Costs were inflated by an 18.9% increase in fuel costs, whose share of revenues increased to 28%, up from one quarter in 2011. Excluding fuel, all other costs grew by 4.8%, appreciably slower than revenues.
LCCs grew faster, had higher load factors and, while their collective operating margin fell slightly, from 9.8% to 9.5%, this was vastly superior to the legacies’ collective 2012 margin of just 0.5%.
Eurocontrol flight movement forecasts to 2019: go east, young man
Eurocontrol’s impressive medium term forecast of flight numbers in Europe, covering 44 markets for the period 2012 to 2019, sees an average growth rate of 2.3% p.a. under its base case. It contains a number of key points concerning recent trends and the outlook for European airlines. Eurocontrol sees the weak traffic environment of 2012 continuing in 2013, with another year of falling flight numbers and winter seasons especially weak.
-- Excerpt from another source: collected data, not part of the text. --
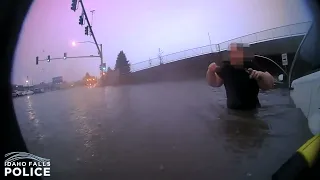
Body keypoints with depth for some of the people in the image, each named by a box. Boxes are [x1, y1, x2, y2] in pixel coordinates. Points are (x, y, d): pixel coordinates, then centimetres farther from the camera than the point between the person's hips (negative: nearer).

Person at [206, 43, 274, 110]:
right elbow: (214, 83, 2)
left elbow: (270, 85, -14)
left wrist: (262, 75, -35)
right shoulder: (226, 68, -7)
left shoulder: (253, 67, -14)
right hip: (232, 109, 2)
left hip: (252, 109, -2)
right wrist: (211, 71, -18)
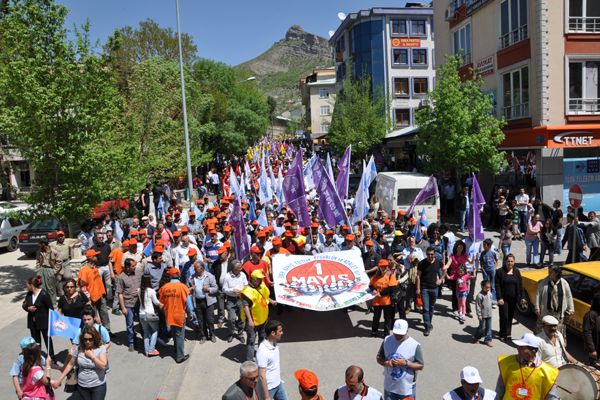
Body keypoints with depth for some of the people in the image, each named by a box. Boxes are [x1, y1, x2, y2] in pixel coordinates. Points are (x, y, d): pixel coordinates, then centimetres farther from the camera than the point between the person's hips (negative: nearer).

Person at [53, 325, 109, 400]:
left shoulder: (101, 349, -14)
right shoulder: (79, 349, -3)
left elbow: (103, 366, -22)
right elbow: (70, 364, 5)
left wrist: (92, 356, -22)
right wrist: (59, 379, 6)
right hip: (81, 386, 4)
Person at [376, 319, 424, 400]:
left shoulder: (415, 345, -16)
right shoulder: (387, 340, -7)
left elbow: (420, 366, -10)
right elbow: (379, 358, 3)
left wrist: (405, 363, -25)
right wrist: (386, 363, -19)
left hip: (407, 388, -3)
However, it forecasts a recovery in 2014 and that Turkey will lead the superior growth of Eastern countries both in 2013 and through to 2019. Airport capacity constraints and competition from high speed rail are forecast to cut 1.6% from the total of flights in 2019.
For charter carriers, 2012 brought some welcome relief as flight numbers recovered from the impact of the Arab Spring in 2011, although they are still on a longer term downward trend. Traditional carriers saw a fall in their share of flights in 2012 and this looks set to continue as LCCs are projected to increase their share further (especially in Central and Eastern Europe). The main point of comfort to traditional carriers is that growth rates to destinations outside Europe are forecast to be higher than within Europe.